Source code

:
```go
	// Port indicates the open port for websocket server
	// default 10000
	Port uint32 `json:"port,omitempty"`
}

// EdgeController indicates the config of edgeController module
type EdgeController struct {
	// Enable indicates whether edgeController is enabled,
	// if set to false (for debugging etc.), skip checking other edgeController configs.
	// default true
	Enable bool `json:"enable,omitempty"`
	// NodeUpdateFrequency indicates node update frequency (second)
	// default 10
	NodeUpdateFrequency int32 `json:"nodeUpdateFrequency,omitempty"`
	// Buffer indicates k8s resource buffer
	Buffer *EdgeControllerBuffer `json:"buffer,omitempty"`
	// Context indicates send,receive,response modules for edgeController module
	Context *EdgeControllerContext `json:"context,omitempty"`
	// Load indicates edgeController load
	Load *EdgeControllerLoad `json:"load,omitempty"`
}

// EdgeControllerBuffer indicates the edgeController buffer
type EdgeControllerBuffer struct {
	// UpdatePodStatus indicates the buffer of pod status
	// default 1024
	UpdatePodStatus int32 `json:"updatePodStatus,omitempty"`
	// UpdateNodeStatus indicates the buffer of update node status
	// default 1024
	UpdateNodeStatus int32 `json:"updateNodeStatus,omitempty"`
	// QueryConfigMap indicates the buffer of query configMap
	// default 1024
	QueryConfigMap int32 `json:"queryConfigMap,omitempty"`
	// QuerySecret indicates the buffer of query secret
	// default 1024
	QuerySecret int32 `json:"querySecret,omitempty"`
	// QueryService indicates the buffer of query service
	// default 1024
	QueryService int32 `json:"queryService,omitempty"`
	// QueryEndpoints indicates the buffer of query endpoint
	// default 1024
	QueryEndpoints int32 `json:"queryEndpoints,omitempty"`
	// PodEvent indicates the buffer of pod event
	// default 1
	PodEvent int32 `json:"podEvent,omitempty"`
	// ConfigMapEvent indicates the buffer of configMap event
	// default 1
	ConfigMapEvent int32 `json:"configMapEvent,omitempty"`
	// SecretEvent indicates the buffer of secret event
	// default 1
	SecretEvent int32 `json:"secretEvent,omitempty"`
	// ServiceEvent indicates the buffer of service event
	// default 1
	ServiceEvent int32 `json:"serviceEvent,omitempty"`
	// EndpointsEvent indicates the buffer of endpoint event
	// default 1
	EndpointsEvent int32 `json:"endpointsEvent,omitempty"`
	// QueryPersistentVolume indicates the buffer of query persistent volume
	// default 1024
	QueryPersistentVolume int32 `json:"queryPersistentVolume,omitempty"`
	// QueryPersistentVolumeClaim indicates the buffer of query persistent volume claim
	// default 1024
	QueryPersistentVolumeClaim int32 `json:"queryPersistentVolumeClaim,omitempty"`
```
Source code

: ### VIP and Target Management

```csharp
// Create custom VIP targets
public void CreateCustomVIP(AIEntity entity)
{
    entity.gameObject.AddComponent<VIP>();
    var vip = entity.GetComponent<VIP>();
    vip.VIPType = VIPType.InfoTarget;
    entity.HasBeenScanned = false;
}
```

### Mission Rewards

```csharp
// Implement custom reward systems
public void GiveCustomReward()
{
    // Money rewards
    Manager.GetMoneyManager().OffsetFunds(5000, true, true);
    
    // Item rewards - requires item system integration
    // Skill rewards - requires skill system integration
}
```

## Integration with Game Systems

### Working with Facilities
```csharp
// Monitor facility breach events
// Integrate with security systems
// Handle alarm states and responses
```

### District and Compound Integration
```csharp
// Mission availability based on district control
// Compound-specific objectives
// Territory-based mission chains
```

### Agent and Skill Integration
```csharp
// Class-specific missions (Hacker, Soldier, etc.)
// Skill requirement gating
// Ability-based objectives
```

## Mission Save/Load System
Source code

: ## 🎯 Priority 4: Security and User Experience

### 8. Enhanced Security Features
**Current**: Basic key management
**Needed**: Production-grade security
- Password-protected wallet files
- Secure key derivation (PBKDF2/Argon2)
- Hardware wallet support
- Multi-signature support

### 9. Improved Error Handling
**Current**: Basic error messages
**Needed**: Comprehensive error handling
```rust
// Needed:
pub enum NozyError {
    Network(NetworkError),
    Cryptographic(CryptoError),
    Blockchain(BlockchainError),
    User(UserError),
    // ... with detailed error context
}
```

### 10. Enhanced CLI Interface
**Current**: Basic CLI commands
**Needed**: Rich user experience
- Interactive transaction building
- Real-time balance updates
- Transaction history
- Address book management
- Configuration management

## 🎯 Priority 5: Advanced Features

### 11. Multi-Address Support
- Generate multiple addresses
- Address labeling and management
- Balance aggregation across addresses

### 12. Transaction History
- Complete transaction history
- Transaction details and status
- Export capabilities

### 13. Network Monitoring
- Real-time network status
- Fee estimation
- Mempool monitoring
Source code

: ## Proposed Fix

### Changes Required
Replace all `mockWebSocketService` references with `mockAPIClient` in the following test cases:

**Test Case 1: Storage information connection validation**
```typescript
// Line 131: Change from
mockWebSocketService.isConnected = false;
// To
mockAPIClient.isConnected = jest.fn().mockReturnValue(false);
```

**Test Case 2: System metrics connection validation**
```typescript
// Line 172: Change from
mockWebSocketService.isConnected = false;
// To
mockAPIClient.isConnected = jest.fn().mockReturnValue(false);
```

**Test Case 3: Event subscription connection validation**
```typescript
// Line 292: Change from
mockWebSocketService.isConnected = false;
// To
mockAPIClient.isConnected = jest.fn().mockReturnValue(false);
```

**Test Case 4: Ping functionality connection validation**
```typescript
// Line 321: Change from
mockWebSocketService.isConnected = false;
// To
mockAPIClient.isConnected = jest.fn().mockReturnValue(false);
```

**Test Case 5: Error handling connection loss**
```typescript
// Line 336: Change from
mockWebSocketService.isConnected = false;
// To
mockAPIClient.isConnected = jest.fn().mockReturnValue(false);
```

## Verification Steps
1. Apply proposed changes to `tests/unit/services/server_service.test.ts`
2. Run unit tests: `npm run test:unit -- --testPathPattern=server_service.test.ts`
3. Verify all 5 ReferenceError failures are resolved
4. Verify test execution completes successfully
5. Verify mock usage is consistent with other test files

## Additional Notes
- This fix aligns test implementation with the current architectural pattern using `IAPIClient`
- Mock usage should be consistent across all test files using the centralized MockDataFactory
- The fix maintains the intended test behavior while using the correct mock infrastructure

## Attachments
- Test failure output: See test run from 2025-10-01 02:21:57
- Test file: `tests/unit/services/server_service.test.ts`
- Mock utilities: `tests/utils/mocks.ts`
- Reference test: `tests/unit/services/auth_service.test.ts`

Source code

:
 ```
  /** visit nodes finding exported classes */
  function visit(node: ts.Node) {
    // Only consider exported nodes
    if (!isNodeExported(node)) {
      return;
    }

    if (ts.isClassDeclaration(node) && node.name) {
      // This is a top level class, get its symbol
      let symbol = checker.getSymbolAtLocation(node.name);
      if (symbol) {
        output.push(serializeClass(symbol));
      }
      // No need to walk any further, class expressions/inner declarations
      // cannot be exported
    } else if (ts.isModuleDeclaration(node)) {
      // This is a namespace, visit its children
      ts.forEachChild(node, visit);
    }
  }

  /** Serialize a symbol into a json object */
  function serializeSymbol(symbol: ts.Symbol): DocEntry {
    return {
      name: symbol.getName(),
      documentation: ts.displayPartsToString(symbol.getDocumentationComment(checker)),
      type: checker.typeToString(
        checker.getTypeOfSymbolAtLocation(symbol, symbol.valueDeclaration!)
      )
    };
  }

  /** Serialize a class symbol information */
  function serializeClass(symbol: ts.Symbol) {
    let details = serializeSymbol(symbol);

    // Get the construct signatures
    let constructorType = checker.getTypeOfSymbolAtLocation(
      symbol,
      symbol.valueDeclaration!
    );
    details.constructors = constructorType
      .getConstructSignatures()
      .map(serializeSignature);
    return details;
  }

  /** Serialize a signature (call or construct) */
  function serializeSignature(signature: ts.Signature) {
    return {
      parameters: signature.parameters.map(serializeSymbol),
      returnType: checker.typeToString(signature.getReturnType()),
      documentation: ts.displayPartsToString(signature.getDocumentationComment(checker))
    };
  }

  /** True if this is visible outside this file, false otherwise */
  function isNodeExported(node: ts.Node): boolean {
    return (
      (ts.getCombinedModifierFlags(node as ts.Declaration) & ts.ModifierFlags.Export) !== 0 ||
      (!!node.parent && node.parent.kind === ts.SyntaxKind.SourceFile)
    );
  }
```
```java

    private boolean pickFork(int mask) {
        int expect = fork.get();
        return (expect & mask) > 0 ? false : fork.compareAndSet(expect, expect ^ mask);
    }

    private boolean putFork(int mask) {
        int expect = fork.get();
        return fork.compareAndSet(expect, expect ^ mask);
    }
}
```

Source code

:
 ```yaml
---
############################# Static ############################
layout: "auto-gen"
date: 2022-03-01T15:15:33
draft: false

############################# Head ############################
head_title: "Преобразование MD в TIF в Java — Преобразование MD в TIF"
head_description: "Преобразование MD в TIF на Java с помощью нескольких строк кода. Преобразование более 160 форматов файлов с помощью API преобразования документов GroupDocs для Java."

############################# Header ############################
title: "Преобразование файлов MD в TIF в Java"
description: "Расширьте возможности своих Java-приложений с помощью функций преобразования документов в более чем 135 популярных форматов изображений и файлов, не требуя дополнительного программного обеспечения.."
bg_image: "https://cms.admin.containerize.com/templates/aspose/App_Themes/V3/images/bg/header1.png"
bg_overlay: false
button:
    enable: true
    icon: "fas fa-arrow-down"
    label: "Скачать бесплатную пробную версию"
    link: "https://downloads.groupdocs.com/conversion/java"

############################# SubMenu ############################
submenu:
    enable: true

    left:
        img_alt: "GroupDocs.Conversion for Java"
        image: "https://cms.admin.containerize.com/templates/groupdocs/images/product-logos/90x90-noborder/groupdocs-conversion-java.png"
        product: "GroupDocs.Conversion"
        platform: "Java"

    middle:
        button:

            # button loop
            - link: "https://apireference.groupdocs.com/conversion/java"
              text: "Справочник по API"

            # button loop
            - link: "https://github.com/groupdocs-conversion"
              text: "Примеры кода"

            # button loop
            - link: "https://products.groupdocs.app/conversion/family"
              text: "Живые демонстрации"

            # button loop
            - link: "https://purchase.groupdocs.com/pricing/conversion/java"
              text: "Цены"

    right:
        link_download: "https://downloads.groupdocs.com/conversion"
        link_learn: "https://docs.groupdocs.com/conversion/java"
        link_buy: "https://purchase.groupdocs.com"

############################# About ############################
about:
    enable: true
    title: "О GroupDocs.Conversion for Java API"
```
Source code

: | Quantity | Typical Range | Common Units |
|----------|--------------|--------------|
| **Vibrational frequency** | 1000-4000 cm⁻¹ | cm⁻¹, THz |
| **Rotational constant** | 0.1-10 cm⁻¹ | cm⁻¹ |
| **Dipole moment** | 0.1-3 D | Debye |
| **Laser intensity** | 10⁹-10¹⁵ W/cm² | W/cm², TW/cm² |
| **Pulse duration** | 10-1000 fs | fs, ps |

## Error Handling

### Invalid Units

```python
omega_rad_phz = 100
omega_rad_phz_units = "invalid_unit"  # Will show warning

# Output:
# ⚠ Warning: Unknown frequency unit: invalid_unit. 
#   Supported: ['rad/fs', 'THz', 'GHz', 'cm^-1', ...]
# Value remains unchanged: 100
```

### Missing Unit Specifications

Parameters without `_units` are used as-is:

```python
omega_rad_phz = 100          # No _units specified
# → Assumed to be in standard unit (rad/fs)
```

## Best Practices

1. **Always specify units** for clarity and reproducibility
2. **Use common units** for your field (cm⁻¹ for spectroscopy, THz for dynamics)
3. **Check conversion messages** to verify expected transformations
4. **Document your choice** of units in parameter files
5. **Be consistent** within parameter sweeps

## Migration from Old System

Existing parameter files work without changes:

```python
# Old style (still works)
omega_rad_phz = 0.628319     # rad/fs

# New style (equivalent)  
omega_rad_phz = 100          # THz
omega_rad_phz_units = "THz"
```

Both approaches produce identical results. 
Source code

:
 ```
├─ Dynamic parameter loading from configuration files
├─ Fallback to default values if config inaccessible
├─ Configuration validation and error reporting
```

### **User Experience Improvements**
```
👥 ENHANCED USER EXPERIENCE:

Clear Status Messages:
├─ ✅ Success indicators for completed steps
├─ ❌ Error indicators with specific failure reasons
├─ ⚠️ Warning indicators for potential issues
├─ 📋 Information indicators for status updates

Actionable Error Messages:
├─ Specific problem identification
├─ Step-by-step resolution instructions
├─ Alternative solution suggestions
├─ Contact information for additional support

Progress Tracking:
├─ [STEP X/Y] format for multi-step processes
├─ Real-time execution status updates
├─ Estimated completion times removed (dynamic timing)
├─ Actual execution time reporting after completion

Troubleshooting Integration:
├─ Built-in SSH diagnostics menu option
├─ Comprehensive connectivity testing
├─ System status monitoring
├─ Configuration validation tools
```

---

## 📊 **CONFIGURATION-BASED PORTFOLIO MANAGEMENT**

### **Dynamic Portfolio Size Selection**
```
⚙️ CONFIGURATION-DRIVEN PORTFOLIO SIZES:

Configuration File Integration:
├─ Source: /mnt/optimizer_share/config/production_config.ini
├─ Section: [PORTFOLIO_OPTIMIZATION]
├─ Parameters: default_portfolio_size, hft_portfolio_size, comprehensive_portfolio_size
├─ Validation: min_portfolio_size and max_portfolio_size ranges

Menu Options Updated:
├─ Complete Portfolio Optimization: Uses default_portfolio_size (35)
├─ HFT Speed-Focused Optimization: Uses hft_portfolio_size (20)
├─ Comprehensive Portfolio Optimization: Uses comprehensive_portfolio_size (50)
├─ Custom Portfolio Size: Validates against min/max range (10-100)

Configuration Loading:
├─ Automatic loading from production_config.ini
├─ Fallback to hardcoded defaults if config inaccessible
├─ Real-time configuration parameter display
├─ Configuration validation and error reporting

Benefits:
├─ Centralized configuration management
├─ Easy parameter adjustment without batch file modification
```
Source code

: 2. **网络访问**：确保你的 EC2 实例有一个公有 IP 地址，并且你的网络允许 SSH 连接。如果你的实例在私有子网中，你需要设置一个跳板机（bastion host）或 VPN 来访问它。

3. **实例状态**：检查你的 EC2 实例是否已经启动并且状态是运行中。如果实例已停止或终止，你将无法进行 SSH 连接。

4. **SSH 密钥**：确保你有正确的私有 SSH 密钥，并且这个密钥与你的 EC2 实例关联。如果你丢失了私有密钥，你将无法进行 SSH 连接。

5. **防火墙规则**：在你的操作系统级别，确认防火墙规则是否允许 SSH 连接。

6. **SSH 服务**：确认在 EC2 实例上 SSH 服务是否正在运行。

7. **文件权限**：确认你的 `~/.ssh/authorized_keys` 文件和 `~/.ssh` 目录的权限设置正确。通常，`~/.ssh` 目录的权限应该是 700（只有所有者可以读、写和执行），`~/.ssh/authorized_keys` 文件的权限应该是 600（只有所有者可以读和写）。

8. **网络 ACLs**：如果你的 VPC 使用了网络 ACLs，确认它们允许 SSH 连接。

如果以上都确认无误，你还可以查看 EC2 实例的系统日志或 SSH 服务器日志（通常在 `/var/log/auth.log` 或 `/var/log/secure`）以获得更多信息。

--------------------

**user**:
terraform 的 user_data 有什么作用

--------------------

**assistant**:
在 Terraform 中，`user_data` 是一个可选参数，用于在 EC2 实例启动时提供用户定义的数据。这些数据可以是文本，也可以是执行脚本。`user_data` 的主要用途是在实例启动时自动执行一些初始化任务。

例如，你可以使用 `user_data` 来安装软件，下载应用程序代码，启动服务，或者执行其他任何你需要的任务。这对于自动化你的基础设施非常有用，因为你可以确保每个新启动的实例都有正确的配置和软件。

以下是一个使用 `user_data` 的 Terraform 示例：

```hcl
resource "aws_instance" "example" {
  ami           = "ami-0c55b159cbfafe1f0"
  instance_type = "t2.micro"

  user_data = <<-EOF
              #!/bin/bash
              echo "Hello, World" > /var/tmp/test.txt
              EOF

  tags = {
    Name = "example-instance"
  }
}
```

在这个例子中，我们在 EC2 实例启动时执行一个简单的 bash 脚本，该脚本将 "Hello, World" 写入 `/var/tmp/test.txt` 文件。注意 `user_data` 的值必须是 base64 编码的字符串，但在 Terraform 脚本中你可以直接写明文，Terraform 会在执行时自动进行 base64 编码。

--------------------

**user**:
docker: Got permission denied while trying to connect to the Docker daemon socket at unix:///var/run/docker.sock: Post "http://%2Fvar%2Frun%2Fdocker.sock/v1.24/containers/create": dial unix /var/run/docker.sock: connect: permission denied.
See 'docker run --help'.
§ §
**Exercise directions:** Only lines holding the word "consistent" are wanted; list them all from the material.

**Problem solution:**
5. Verify mock usage is consistent with other test files
- Mock usage should be consistent across all test files using the centralized MockDataFactory
5. **Be consistent** within parameter sweeps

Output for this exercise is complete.